MENIFEE - A parent of a Heritage High sophomore has proposed a waiver for high school football players to sign that he believes would help alleviate the growing problem of head injuries.

The waiver would call for players to acknowledge and accept an immediate ejection for a helmet-to-helmet contact penalty "regardless of intent" from a game official or practice coach, as well as possible further disciplinary action.

The waiver was proposed by Chris Ver Planck, whose son Corey was injured in a junior varsity practice Sept. 24 and could miss the rest of the season, Chris said.

"My goal is to sit back as a fan and still love the game," Ver Planck said, "knowing that there's a rule out there that someone cared enough to step forward (and propose it)."

Safety and head injuries have, of course, become the red-flag topic in football at all levels. NFL referees have cracked down on helmet-to-helmet hits the last two seasons with both applause and criticism from former players, coaches and media members.

In the high school game, player safety has become even more of a debate locally. Two recent Southern California deaths of 16-year-old JV players - Riverside Arlington's Tyler Lewellen and Downey's Dodi Souza - after collapsing during scrimmages or games have heightened awareness of player safety, even as no direct concussion link has been identified in either case.

- _Stored data_:

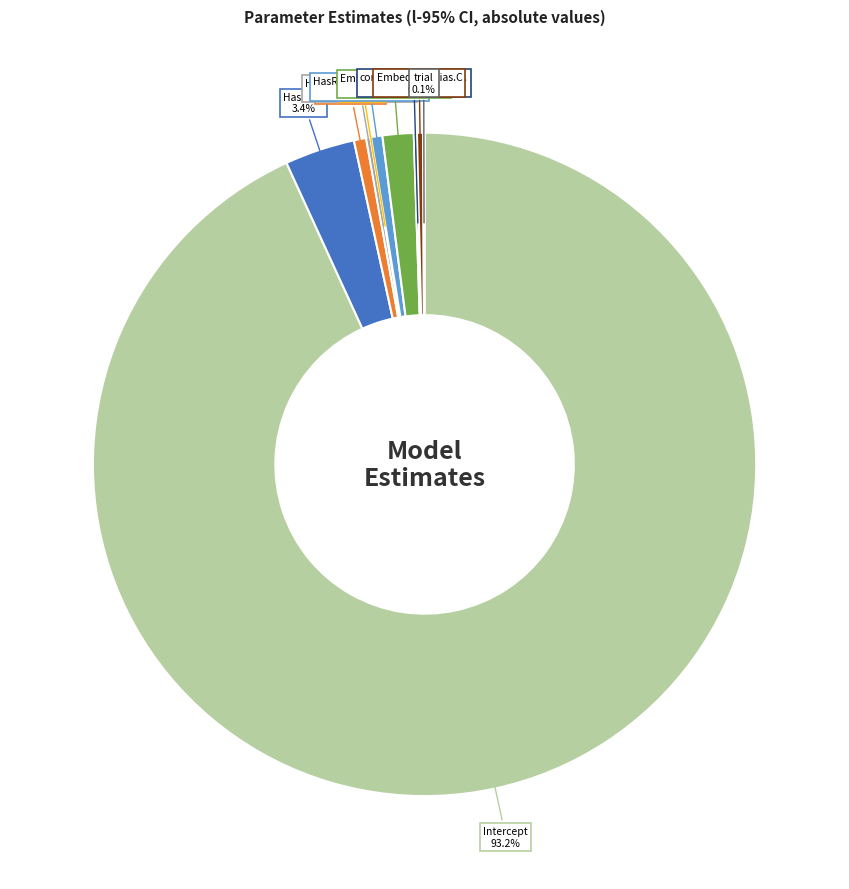

Is there any slice that represents more than half of the pie?

Yes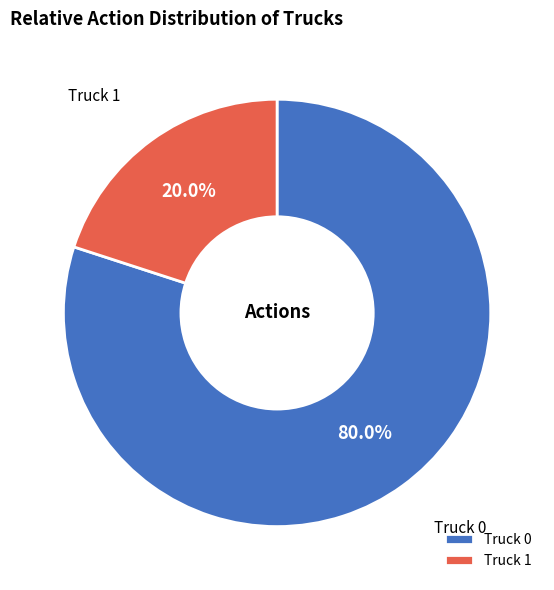

Which has a higher value, Truck 1 or Truck 0?

Truck 0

- _Work item A_: From the article on the football waiver, write out the passage from "Safety and head" to "in either case.".
- _Work item B_:
Answer these questions using the article on the football waiver:
(i) Who proposed the waiver?
(ii) On what date was Corey Ver Planck injured in a junior varsity practice?
(iii) Which schools did the two 16-year-old JV players who died play for?

- _Output A_:
Safety and head injuries have, of course, become the red-flag topic in football at all levels. NFL referees have cracked down on helmet-to-helmet hits the last two seasons with both applause and criticism from former players, coaches and media members.

In the high school game, player safety has become even more of a debate locally. Two recent Southern California deaths of 16-year-old JV players - Riverside Arlington's Tyler Lewellen and Downey's Dodi Souza - after collapsing during scrimmages or games have heightened awareness of player safety, even as no direct concussion link has been identified in either case.

- _Output B_:
(i) Chris Ver Planck
(ii) Sept. 24
(iii) Riverside Arlington and Downey